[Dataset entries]
==================================================

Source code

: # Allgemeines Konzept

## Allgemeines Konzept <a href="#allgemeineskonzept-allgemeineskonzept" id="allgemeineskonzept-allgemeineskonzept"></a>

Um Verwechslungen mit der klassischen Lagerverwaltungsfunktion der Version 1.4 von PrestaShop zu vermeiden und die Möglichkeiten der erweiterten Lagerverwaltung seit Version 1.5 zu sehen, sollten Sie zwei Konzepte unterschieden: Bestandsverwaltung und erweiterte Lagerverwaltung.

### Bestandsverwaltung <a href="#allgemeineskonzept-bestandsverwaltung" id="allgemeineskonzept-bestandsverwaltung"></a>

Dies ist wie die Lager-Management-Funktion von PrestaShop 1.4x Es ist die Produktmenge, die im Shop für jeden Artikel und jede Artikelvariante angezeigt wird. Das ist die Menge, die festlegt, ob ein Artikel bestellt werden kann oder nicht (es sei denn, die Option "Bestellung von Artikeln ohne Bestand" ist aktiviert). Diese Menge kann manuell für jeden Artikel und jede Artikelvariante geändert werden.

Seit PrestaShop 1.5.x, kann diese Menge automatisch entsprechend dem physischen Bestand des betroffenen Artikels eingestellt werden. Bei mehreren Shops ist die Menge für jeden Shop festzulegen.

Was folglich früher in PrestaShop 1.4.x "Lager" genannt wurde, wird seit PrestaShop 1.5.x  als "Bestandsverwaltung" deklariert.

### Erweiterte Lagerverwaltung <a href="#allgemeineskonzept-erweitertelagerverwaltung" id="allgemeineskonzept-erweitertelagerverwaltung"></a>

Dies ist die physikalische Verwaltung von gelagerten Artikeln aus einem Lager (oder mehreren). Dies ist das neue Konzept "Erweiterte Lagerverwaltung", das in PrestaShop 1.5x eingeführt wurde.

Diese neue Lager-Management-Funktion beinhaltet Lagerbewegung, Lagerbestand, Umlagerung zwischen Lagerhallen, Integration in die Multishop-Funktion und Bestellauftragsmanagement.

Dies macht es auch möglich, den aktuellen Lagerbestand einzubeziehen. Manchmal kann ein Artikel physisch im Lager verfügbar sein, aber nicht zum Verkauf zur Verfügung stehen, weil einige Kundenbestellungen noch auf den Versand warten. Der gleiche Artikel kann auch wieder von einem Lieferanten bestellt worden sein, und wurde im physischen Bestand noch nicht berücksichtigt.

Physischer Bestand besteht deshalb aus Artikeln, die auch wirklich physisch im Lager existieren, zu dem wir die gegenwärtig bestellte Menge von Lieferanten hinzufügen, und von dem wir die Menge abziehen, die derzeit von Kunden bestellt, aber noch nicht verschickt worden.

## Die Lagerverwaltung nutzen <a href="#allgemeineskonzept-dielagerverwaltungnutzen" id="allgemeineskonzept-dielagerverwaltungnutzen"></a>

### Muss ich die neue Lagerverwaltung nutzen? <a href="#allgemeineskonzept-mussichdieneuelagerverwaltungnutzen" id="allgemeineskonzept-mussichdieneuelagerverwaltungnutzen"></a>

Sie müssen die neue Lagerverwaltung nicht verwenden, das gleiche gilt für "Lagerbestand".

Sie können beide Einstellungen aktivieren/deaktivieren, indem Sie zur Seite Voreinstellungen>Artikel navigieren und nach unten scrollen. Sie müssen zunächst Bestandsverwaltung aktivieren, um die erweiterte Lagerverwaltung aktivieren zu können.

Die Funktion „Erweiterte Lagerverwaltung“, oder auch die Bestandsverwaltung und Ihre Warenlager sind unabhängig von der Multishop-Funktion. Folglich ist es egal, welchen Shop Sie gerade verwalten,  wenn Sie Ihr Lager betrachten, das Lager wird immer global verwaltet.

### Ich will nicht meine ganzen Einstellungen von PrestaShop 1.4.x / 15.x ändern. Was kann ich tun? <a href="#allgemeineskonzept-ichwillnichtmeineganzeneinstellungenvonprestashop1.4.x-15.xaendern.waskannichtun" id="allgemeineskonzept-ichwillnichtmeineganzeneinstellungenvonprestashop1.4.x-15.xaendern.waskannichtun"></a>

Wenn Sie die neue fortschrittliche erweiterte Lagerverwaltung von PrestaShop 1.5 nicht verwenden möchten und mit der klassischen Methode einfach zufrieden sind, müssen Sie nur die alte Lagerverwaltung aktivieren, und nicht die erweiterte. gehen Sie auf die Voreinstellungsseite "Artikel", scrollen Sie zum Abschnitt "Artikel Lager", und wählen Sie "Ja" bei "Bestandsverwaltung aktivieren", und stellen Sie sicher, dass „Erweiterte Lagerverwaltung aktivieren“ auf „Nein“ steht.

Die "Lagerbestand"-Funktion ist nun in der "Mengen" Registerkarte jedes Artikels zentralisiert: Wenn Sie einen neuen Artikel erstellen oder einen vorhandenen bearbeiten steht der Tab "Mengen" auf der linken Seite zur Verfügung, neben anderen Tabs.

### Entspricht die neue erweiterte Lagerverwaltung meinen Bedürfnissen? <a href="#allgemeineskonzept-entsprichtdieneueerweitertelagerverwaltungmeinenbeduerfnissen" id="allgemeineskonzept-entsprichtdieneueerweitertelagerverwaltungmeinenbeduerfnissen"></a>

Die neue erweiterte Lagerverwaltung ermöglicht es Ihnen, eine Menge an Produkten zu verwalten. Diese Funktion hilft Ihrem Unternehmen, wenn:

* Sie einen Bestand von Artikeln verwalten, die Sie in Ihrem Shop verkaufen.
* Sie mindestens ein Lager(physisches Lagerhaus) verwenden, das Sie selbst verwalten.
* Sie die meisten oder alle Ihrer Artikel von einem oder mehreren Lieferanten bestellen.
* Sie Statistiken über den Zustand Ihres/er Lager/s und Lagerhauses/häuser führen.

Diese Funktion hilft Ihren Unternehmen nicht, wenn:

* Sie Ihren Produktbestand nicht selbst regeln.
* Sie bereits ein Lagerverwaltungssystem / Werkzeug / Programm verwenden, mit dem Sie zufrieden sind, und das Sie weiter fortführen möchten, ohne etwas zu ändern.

==================================================

» **REQUIRED ACTION**
If the string "wurde" is in a line of the entries, pick that line out.

» **REPLY**
Was folglich früher in PrestaShop 1.4.x "Lager" genannt wurde, wird seit PrestaShop 1.5.x  als "Bestandsverwaltung" deklariert.
Dies ist die physikalische Verwaltung von gelagerten Artikeln aus einem Lager (oder mehreren). Dies ist das neue Konzept "Erweiterte Lagerverwaltung", das in PrestaShop 1.5x eingeführt wurde.
Dies macht es auch möglich, den aktuellen Lagerbestand einzubeziehen. Manchmal kann ein Artikel physisch im Lager verfügbar sein, aber nicht zum Verkauf zur Verfügung stehen, weil einige Kundenbestellungen noch auf den Versand warten. Der gleiche Artikel kann auch wieder von einem Lieferanten bestellt worden sein, und wurde im physischen Bestand noch nicht berücksichtigt.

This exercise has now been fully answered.